And we go to Ariadne, Miles’ student in architecture. I’ll go out of my way to say that Ellen Page’s performance is more geared towards reaction instead of original action, as written for her role. Nonetheless, Nolan beautifully misdirects us with Ariadne, since I viewed her inquisitiveness with suspicion. Red from Brad’s discussion, among others believe that she’s Miles’s spy. Cobb opens up to her, she’s genuinely concerned about his mental well-being, there’s a bit of sexual tension between them that thankfully didn’t get more blatant. She uses the information to hustle herself into Cobb’s team and as far as we know, hasn’t told any other character within or outside the crew.
In Devin Faraci‘s ‘Inception as metaphor of filmmaking’ post, he posits Mal as the muse and Ariadne as the screenwriter. As I said earlier, Ariadne adapts this predilection of telling Cobb what to do, in a sense, directing him. Ariadne and Cobb both feed off each other – he exposes, she regurgitates, he practices what she preaches.
Mal is Cobb’s conscience since she stops him for what he shouldn’t do or Ariadne is his conscience for telling him what to do, or if you believe Virgil in Brad Brevet’s site, Mal and Ariadne are the same person. Under this interpretation, the female’s function is to help the male, no matter how much Cobb tries to make it look like the other way around. Nathaniel Rogers uses the phrase ‘window dressing,’ and I’m seeing that in other reviews too.

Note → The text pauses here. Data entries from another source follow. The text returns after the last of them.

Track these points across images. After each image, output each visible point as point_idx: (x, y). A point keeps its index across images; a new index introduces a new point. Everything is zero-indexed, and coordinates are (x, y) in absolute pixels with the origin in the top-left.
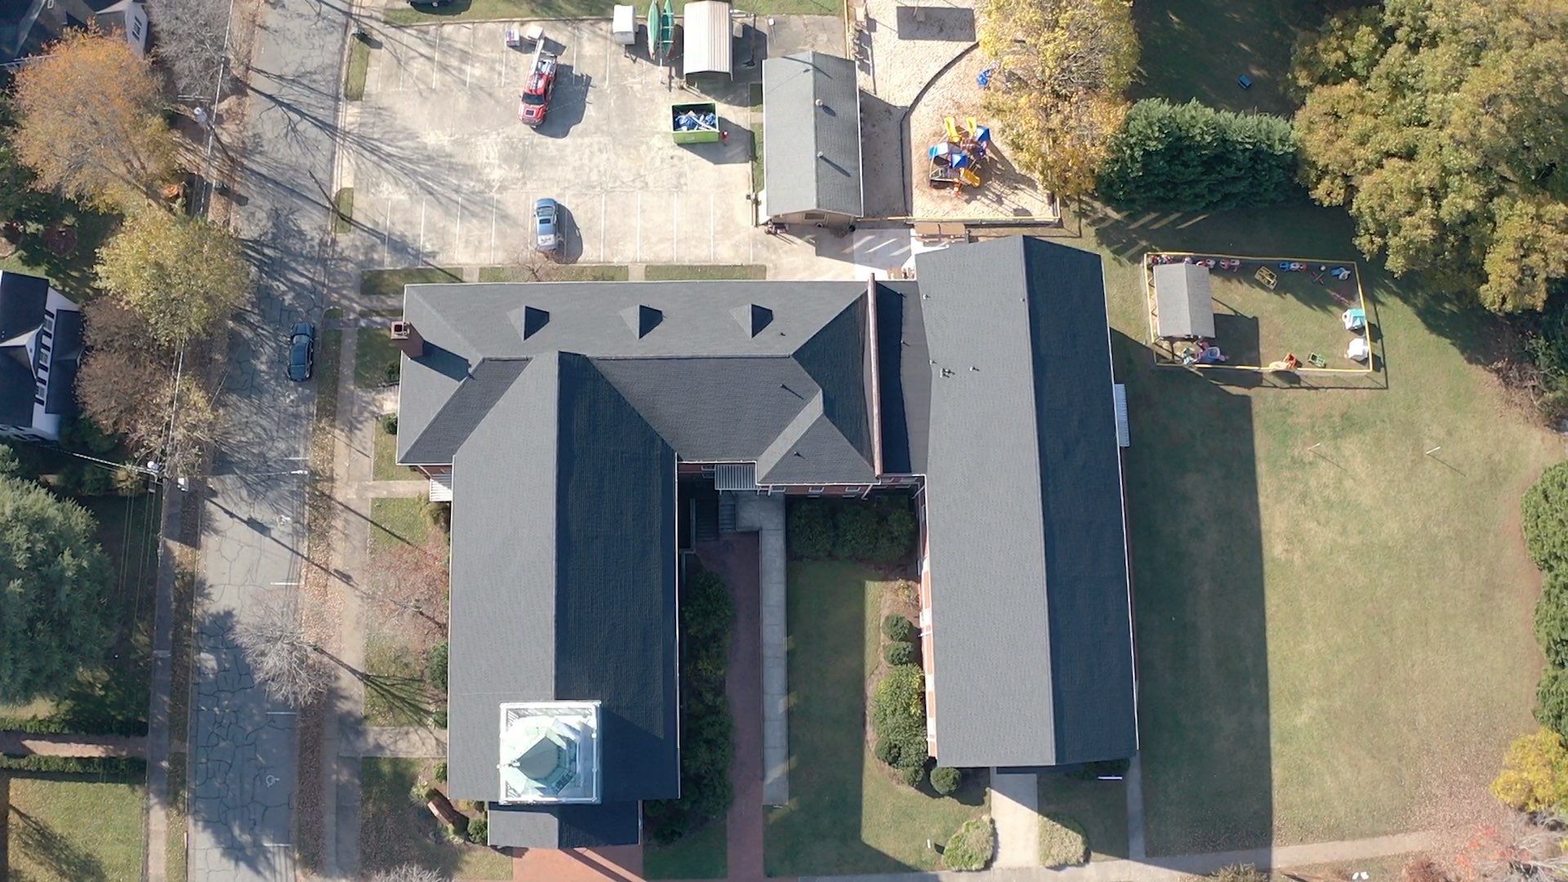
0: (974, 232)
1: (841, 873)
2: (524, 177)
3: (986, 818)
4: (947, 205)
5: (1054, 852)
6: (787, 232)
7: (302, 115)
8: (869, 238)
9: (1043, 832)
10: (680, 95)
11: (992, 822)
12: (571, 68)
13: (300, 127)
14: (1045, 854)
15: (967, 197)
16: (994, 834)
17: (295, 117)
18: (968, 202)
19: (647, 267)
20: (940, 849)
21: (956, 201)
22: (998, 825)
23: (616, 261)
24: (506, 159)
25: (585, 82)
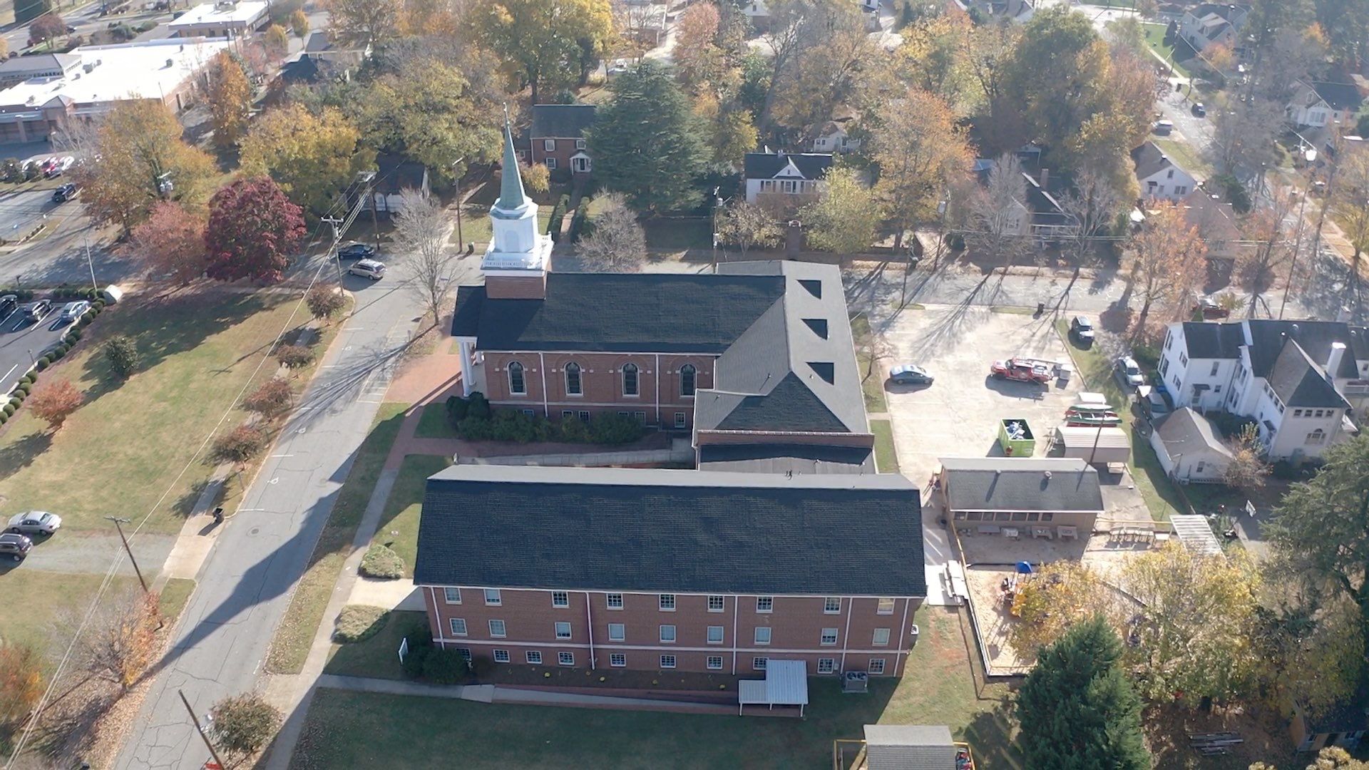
0: (963, 611)
1: (393, 491)
2: (949, 371)
3: (401, 573)
4: (986, 593)
5: (353, 613)
6: (934, 490)
7: (975, 293)
8: (940, 540)
9: (375, 608)
10: (1043, 441)
11: (397, 578)
12: (1047, 391)
13: (965, 292)
14: (357, 609)
15: (1000, 609)
16: (387, 578)
17: (972, 290)
18: (994, 609)
19: (888, 421)
20: (388, 545)
21: (992, 601)
22: (393, 582)
23: (890, 408)
24: (962, 363)
25: (1037, 397)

Now that that’s over. Check one – Mal and Ariadne have names, overtly symbolic ones and no family names but names nonetheless. Check two – They meet three times. The last time is in the fourth dream level, where they don’t even talk to each other. The second time they meet is in Cobb and Mal’s dream basement/anniversary suite and talk. Their conversation, check three, is where it gets complex, especially since there’s no script/DVD of this movie that’s readily available to me. I don’t recall either of them saying Cobb’s name nor a masculine pronoun. If we take the plain interpretation of the film, it’s obvious that they’re talking about him, and even struggling to have him on their respective side. I don’t wanna sound like an apologist but they’re talking about themselves too, a battle between Mal, the dream world and Ariadne, a detached, outsider symbol of reality.
Then there’s the aspect that they always meet in someone’s dream, whether Cobb’s or Fischer’s.
Lastly, Mal stabbing Ariadne is the first time they meet. If that’s not interaction, I don’t know what is.